## TASK REQUIREMENTS
Set down precisely the lines from the line with "nose: (363, 231)" through the end of the material, inclusive, and no pictures.

━━━ RECORDS FOR THE EXERCISE ━━━

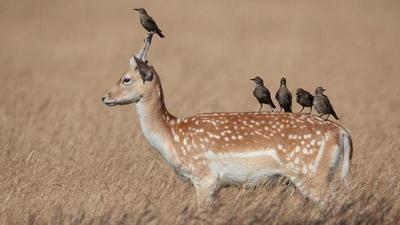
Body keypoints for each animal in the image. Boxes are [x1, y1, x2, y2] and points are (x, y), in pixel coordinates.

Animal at [102, 33, 354, 206]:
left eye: (126, 79)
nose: (105, 97)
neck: (172, 134)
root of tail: (342, 134)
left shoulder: (204, 176)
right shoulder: (215, 185)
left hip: (312, 174)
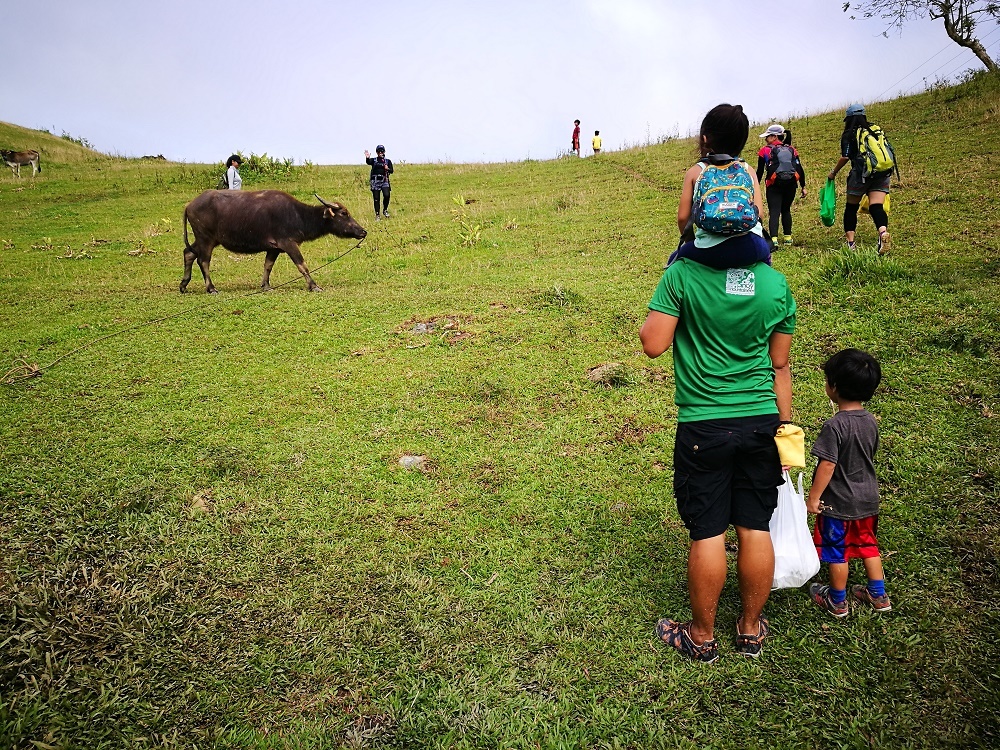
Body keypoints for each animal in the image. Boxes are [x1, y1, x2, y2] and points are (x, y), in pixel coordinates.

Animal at [181, 191, 368, 294]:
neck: (298, 215)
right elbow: (302, 265)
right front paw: (314, 286)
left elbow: (268, 266)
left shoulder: (274, 248)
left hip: (205, 240)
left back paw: (183, 285)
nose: (363, 231)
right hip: (206, 239)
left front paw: (265, 285)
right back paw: (211, 288)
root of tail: (189, 205)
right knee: (203, 261)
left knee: (188, 253)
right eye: (344, 213)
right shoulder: (288, 243)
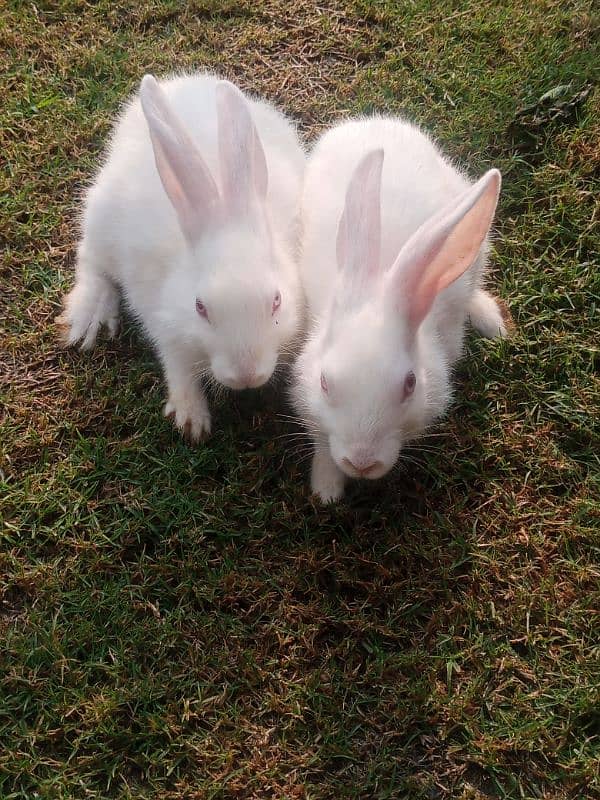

━━━

## ANSWER TO THE PROBLEM
nose: (363, 231)
right hip: (206, 239)
left front paw: (265, 285)
right back paw: (211, 288)
root of tail: (189, 205)
right knee: (203, 261)
left knee: (188, 253)
right eye: (344, 213)
right shoulder: (288, 243)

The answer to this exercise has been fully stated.